I've followed Rusby's career for a while now, and this was a really special gig. The atmosphere was fantastic, and the audience was for the most part really up for the concert -- though it always amazes me that some seem to remain unmoved by the performance of this most exquisite and celebrated of Yorkshire singers! Rusby never fails to inject her performances with the strongest, purest vocals and the best musical accompaniment -- she's a great acoustic guitarist herself. She writes beautiful, traditional-sounding songs and has an uncanny knack of rediscovering gorgeous, long-forgotten British folk songs.
Her performance was pretty near faultless, and put the listener through the usual emotional rollercoaster: sublime vocals and instrumentals punctuated with an ocean of humorous banter, and even the occasional tear-jerking moment.

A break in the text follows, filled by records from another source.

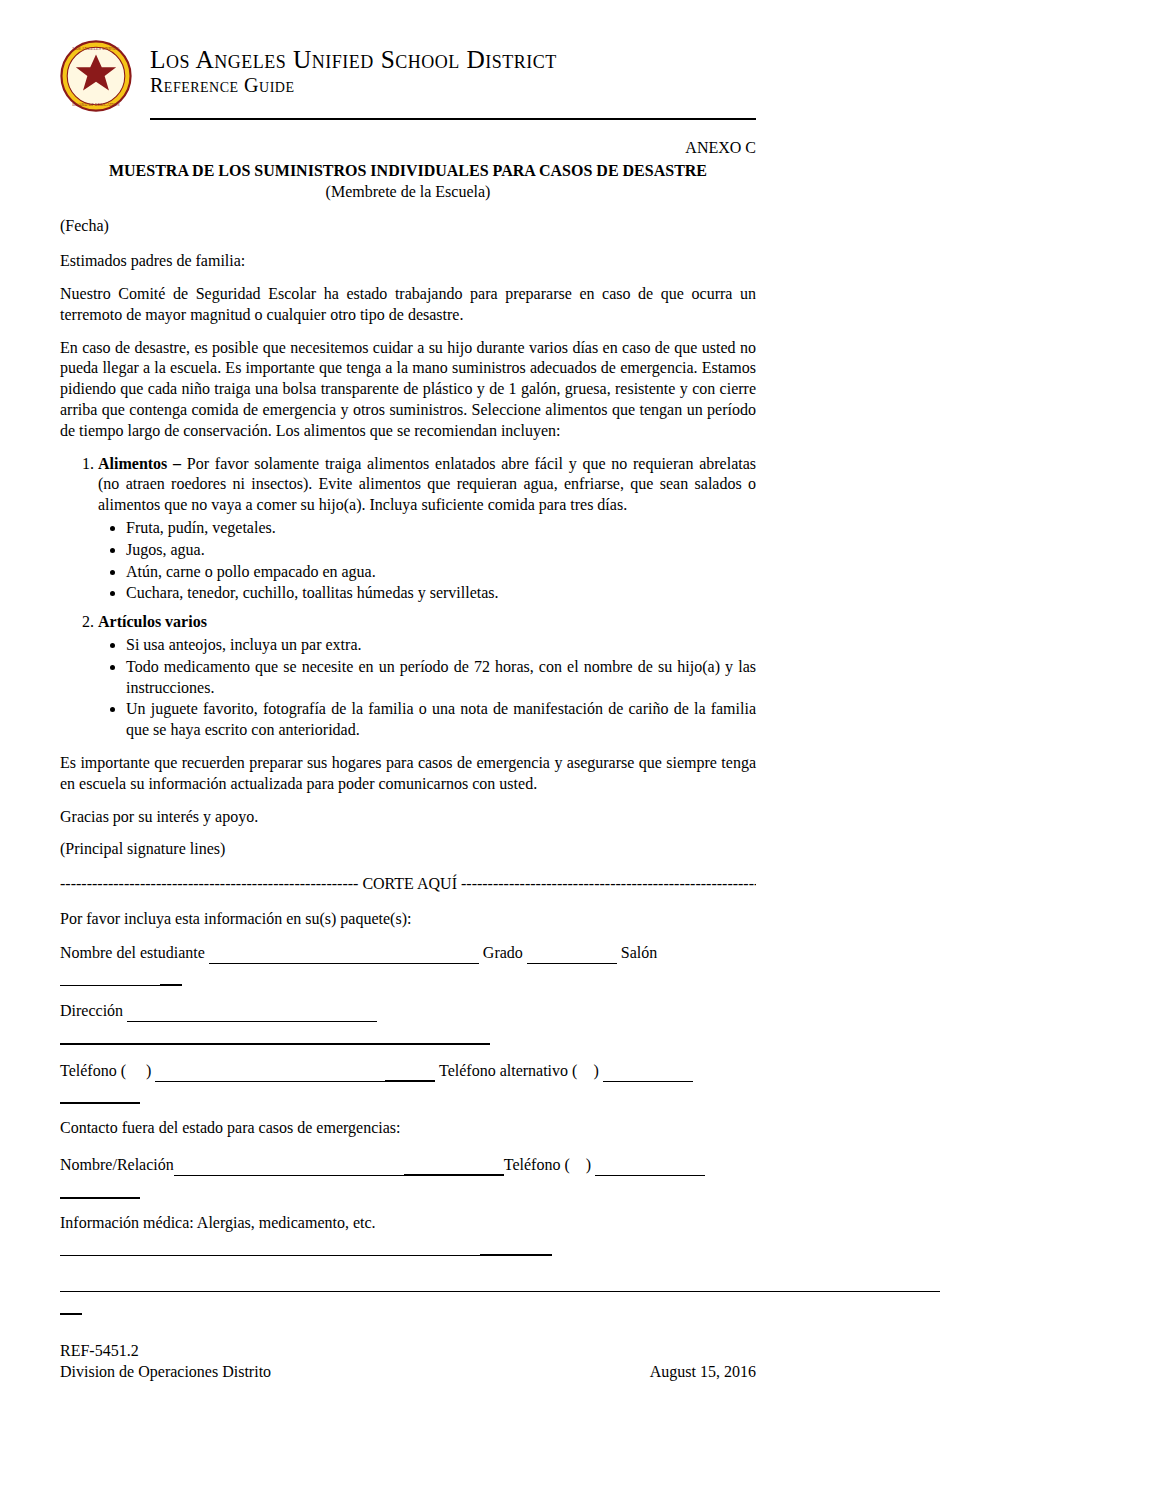LOS ANGELES UNIFIED BOARD OF EDUCATION
Los Angeles Unified School District
Reference Guide
ANEXO C
MUESTRA DE LOS SUMINISTROS INDIVIDUALES PARA CASOS DE DESASTRE
(Membrete de la Escuela)
(Fecha)
Estimados padres de familia:
Nuestro Comité de Seguridad Escolar ha estado trabajando para prepararse en caso de que ocurra un terremoto de mayor magnitud o cualquier otro tipo de desastre.
En caso de desastre, es posible que necesitemos cuidar a su hijo durante varios días en caso de que usted no pueda llegar a la escuela. Es importante que tenga a la mano suministros adecuados de emergencia. Estamos pidiendo que cada niño traiga una bolsa transparente de plástico y de 1 galón, gruesa, resistente y con cierre arriba que contenga comida de emergencia y otros suministros. Seleccione alimentos que tengan un período de tiempo largo de conservación. Los alimentos que se recomiendan incluyen:
Alimentos – Por favor solamente traiga alimentos enlatados abre fácil y que no requieran abrelatas (no atraen roedores ni insectos). Evite alimentos que requieran agua, enfriarse, que sean salados o alimentos que no vaya a comer su hijo(a). Incluya suficiente comida para tres días.
Fruta, pudín, vegetales.
Jugos, agua.
Atún, carne o pollo empacado en agua.
Cuchara, tenedor, cuchillo, toallitas húmedas y servilletas.
Artículos varios
Si usa anteojos, incluya un par extra.
Todo medicamento que se necesite en un período de 72 horas, con el nombre de su hijo(a) y las instrucciones.
Un juguete favorito, fotografía de la familia o una nota de manifestación de cariño de la familia que se haya escrito con anterioridad.
Es importante que recuerden preparar sus hogares para casos de emergencia y asegurarse que siempre tenga en escuela su información actualizada para poder comunicarnos con usted.
Gracias por su interés y apoyo.
(Principal signature lines)
-------------------------------------------------------- CORTE AQUÍ ------------------------------------------------------------------
Por favor incluya esta información en su(s) paquete(s):
Nombre del estudiante Grado Salón
Dirección
Teléfono ( ) Teléfono alternativo ( )
Contacto fuera del estado para casos de emergencias:
Nombre/Relación Teléfono ( )
Información médica: Alergias, medicamento, etc.
REF-5451.2
Division de Operaciones Distrito
August 15, 2016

The pre-gig publicity is spot-on where Rusby is concerned -- you're promised a "life-affirming evening," and that's exactly what you get. And you never forget that this is the woman who, when accepting a music prize a couple of years back, announced in her fantastic Yorkshire accent "I'm dead proud to be a folk singer, me!"

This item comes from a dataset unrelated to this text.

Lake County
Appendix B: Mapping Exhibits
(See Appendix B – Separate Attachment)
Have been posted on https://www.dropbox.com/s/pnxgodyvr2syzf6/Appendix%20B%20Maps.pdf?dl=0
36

Rusby performed songs from her recently released album Underneath the Stars, plus favourites like "I Courted A Sailor," "Who Will Sing Me Lullabies," "Fairest of All Yarrow" and "Sir Eglamore" from her earlier releases. Kate's acoustic guitar and beautiful vocals were underpinned by the strongest, most lyrical support from McCusker (cittern/violin/whistles/banjo) and Andy Cutting (diatonic accordion). Kris Drever (double bass/guitar) sang an exquisite song "Funery," his deep, resonant voice filling the Barbican beautifully. Credit to the soundman, Kate's brother Joe Rusby, who did a marvellous job tonight. Dave Burland (acoustic guitar) joined the band in the second half of the set, and provided a wonderful vocal on "Down By the Banks of Wild Primroses."
One of the encores was "Rollin' Home," where the combined vocals of Rusby, Burland and Drever were superb. Rusby's final encore was her beautiful self-composition "Underneath the Stars" (currently on BBC Radio 2's A-list, something of a coup for a folk singer). She occasionally performs this song with the brass players of the Grimethorpe Colliery Band -- a very moving sight and sound. I've also seen Rusby sing this song quite literally "underneath the stars," at a very special outdoor summer charity gig near to her hometown of Barnsley. That was truly a moment to savour.
Tonight she performed the song solo, and it was perfect. Rusby is undoubtedly one of Yorkshire's finest contemporary female singer-songwriters.